Led by archaeologist Brendan Foley from Woods Hole Oceanographic Institution (WHOI) and geneticist Maria Hansson from Lund University in Sweden led the study, which retrieved DNA from amphorae found on the bottom of sunken transport ships. As expected, some of them contained grape DNA, consistent with the wine theory; however, others contained traces of olives, presumably from olive oil, but the analysis also revealed DNA hits from honey, ginger, walnut, fish, juniper, legumes, mint, oregano and thyme – a surprising collection of products.
Scientists hope to take this study one step further and figure out what the Greeks trasported during dfferent periods. Here is the abstract of the paper, as presented on Nature.
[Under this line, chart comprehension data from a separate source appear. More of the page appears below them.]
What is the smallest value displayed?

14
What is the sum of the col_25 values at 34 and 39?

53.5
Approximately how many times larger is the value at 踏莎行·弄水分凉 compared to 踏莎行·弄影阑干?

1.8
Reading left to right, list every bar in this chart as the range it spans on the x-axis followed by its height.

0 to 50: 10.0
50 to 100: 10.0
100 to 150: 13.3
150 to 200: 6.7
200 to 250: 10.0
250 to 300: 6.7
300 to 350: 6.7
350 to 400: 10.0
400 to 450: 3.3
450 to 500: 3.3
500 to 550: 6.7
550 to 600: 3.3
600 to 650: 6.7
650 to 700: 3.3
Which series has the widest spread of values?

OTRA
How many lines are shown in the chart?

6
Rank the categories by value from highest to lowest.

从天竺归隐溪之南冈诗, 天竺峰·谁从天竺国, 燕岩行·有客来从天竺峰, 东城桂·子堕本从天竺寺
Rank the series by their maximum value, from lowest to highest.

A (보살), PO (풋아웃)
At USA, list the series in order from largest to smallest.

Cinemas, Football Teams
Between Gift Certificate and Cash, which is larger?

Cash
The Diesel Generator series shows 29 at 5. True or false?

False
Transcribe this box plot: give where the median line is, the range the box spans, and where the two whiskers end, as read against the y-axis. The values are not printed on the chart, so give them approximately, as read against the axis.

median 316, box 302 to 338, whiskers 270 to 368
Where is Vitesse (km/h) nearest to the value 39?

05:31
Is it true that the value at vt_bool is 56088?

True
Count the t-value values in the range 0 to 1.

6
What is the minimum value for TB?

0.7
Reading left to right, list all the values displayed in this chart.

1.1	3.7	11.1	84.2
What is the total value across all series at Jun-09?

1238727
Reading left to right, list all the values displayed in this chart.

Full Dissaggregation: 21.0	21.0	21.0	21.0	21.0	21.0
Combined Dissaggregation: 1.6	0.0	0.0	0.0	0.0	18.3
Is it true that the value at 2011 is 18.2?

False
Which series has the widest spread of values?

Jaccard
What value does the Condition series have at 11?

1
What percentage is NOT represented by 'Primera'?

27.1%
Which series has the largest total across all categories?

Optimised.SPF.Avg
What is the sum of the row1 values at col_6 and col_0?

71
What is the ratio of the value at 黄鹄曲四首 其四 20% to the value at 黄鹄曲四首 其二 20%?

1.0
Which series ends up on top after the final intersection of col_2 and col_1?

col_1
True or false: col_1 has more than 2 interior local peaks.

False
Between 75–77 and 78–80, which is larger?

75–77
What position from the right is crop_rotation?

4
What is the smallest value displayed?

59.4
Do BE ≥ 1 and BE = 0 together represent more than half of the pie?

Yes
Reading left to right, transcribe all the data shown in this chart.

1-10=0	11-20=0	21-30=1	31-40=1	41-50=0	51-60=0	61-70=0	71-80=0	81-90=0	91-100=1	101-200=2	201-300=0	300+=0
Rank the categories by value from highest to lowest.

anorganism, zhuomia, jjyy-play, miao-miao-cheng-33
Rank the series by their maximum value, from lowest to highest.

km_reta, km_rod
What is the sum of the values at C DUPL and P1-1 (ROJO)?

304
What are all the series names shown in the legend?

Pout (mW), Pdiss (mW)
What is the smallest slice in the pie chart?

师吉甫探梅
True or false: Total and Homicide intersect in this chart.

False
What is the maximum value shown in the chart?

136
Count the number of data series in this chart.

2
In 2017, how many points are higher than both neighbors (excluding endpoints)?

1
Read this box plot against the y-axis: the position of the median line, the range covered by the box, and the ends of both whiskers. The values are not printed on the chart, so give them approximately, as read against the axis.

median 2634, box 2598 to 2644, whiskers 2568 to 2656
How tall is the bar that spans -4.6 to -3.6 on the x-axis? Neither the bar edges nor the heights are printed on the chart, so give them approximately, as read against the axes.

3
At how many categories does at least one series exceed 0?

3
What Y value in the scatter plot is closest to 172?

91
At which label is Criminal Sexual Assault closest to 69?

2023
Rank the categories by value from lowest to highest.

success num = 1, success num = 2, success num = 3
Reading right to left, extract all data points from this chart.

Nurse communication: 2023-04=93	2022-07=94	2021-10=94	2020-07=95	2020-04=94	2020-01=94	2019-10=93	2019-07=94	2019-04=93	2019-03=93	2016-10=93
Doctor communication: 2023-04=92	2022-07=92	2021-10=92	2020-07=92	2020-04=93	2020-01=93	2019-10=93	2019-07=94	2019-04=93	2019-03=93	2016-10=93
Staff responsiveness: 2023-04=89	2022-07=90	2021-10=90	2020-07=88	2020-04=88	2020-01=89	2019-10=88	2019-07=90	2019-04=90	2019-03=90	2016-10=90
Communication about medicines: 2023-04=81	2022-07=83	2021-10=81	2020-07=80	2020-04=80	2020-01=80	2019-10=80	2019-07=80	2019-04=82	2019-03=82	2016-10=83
Ancient DNA trapped in the matrices of ceramic transport jars from Mediterranean shipwrecks can reveal the goods traded in the earliest markets. Scholars generally assume that the amphora cargoes of 5th-3rd century B.C. Greek shipwrecks contained wine, or to a much lesser extent olive oil. Remnant DNA inside empty amphoras allows us to test that assumption. We show that short ∼100 nucleotides of ancient DNA can be isolated and analyzed from inside the empty jars from either small amounts of physical scrapings or material captured with non-destructive swabs. Our study material is previously inaccessible Classical/Hellenistic Greek shipwreck amphoras archived at the Ministry of Culture and Tourism Ephorate of Underwater Antiquities in Athens, Greece. Collected DNA samples reveal various combinations of olive, grape, Lamiaceae herbs (mint, rosemary, thyme, oregano, sage), juniper, and terebinth/mastic (genus Pistacia). General DNA targeting analyses also reveal the presence of pine (Pinus), and DNA from Fabaceae (Legume family); Zingiberaceae (Ginger family); and Juglandaceae (Walnut family). Our results demonstrate that amphoras were much more than wine containers. DNA shows that these transport jars contained a wide range of goods, bringing into question long-standing assumptions about amphora use in ancient Greece. Ancient DNA investigations open new research avenues, and will allow accurate reconstruction of ancient diet, medicinal compounds, value-added products, goods brought to market, and food preservation methods.